ITEM 13. Other Expenses of Issuance and Distribution.

 

The following table sets forth the costs and expenses, other than the underwriting discounts and commissions, payable by the registrant in connection with the registration and sale of the common stock being registered. The SEC registration fee, Financial Industry Regulatory Authority, Inc (“FINRA”) filing fee and NYSE American listing fee are based on actual fees. All other amounts shown are current fee estimates.

 

    Amount  
SEC registration fee   $ 2,705.23  
FINRA filing fee     3,249.33  
NYSE American listing fee     75,000  
Accounting fees and expenses     100,000  
Legal fees and expenses     634,750  
Transfer agent fees and expenses     5,000  
Printing and mailing expenses     5,000  
Miscellaneous fees and expenses     14,295.44  
         
Total expenses   $ 840,000  

   

* To be disclosed by amendment.

 

ITEM 14. Indemnification of Directors and Officers.

 

Section 102 of the DGCL permits a corporation to eliminate the personal liability of directors of a corporation to the corporation or its stockholders for monetary damages for a breach of fiduciary duty as a director, except where the director breached his duty of loyalty, failed to act in good faith, engaged in intentional misconduct or knowingly violated a law, authorized the payment of a dividend or approved a stock repurchase in violation of Delaware corporate law or obtained an improper personal benefit. Our Certificate of Incorporation provides that no director of the Company shall be personally liable to it or its stockholders for monetary damages for any breach of fiduciary duty as a director, notwithstanding any provision of law imposing such liability, except to the extent that the DGCL prohibits the elimination or limitation of liability of directors for breaches of fiduciary duty.

## TO-DO ITEM
Transcribe the registration filing text above word for word, starting with "The following table" and going on through "current fee estimates.".

## PROVIDED MATERIAL
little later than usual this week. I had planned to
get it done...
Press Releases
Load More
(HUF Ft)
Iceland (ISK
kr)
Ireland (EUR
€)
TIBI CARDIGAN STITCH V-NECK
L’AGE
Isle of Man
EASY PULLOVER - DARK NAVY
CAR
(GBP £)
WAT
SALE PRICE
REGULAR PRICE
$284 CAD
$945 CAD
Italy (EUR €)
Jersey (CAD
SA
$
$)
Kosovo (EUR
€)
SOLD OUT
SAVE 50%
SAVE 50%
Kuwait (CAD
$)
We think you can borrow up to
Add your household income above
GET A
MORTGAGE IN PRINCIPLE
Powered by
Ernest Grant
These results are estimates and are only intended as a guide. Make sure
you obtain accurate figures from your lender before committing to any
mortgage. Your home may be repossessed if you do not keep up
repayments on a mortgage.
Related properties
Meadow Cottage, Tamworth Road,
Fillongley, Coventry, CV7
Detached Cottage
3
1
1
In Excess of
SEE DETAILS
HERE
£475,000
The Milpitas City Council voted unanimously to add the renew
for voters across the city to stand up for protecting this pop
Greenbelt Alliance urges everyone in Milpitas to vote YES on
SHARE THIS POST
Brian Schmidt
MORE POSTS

## EXPECTED ANSWER
The following table sets forth the costs and expenses, other than the underwriting discounts and commissions, payable by the registrant in connection with the registration and sale of the common stock being registered. The SEC registration fee, Financial Industry Regulatory Authority, Inc (“FINRA”) filing fee and NYSE American listing fee are based on actual fees. All other amounts shown are current fee estimates.